Search code examples
tensorflowdetection

SSD for detecting small objects


I'm going to use Google Detection API's SSD model for detecting small objects (Like a Volleyball in a picture).

I want to change the following parametrs in config file (Aspect ratio, scale,..) :

anchor_generator {
  ssd_anchor_generator {
    num_layers: 6
    min_scale: 0.2
    max_scale: 0.95
    aspect_ratios: 1.0
    aspect_ratios: 2.0
    aspect_ratios: 0.5
    aspect_ratios: 3.0
    aspect_ratios: 0.3333

I have three questions:

  • For modifying these parameters (scale, aspect ratio,...), Do I need to re-train the model? or after these modification I still can use pre-trained models and fine-tune for my data?

  • Since the objects that I want to detect them are all small comparing to the image size, does increasing or decreasing number of conv layers in mobilenet improve (speed or accuracy) detection? if yes, in which file I can apply these changes?

  • Is there any specific method for modifying SSD mobilenet detector to make it work better for detecting small objects?
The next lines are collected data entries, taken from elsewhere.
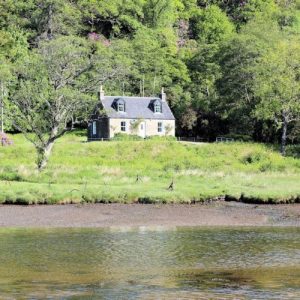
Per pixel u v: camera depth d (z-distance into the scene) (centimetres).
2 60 8838
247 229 3422
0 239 3002
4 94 6725
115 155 7762
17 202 4347
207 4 19575
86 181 5322
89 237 3084
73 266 2350
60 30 14138
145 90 12675
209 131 11462
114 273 2227
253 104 10150
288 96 8644
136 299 1812
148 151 7950
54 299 1809
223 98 10950
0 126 9975
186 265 2378
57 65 6341
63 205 4316
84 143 8300
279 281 2075
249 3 18950
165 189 4834
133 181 5381
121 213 3984
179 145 8269
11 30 13038
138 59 13038
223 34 16475
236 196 4703
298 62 9081
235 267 2336
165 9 16812
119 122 10150
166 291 1922
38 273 2216
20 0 14262
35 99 6166
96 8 15788
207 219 3806
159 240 2997
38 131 6122
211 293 1892
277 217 3934
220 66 12169
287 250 2708
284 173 6600
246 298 1819
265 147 8688
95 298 1827
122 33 16100
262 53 10500
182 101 12188
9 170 5966
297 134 9275
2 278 2123
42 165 6084
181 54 14350
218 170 6694
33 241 2942
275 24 13662
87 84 6662
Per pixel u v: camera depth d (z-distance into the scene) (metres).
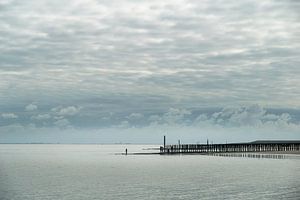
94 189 48.19
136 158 119.62
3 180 58.81
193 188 47.41
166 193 44.00
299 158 104.31
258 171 67.75
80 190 47.50
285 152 134.12
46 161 111.31
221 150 146.50
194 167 79.44
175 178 59.06
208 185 49.88
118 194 44.06
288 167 75.31
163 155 135.00
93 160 113.38
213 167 78.56
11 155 160.88
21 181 57.50
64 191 46.91
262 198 38.94
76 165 91.88
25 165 93.81
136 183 53.56
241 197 40.06
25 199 41.91
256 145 142.50
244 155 121.75
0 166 89.88
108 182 55.16
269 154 123.62
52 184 53.50
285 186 47.06
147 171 72.00
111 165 89.88
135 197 41.88
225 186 48.53
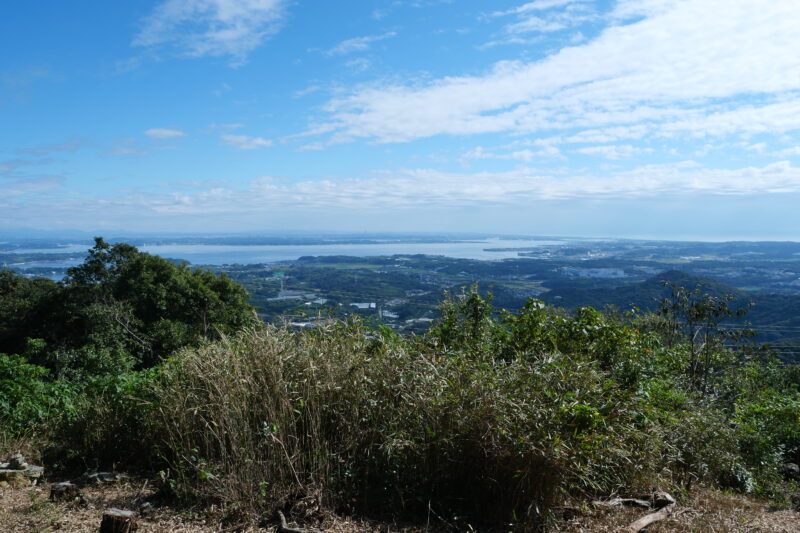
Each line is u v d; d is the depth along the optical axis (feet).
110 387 15.51
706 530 11.98
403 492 11.45
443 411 11.66
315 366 12.78
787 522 13.43
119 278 77.36
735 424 19.39
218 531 10.34
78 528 10.28
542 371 12.58
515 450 10.91
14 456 13.88
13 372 22.22
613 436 11.70
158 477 12.48
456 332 18.85
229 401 12.07
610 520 11.62
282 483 11.44
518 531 10.75
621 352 18.21
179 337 66.08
For example I know a 4X4 feature map (grid) is too big for size of my object, is there any way to remove course grids and just keep fine grids (like 8X8)?

Thank you.


Solution

  • Q: For modifying these parameters (scale, aspect ratio,...), Do I need to re-train the model? or after these modification I still can use pre-trained models and fine-tune for my data?

    Yes you need to retrain your model, because the network was trained to find volleyballs at that specific aspect ratio, however you can retrain the existing network rather than using a new one.

    Q: Since the objects that I want to detect them are all small comparing to the image size, does increasing or decreasing number of conv layers in mobilenet improve (speed or accuracy) detection? if yes, in which file I can apply these changes?

    Typically you want the near minimal size network that still produces reasonable accuracy, however I am not sure if tensorflow allows for setting image resampling limits, because at that size of an image you might resample the volleyball out of the image altogether. Training is the slowest part of any neural network, and running a query for detection is not much of a concern for performance.

    Q: Is there any specific method for modifying SSD mobilenet detector to make it work better for detecting small objects? For example I know a 4X4 feature map (grid) is too big for size of my object, is there any way to remove course grids and just keep fine grids (like 8X8)?

    As mentioned before resampling would be important to set, however I am not sure if it is possible. Perhaps that might be the scale parameters.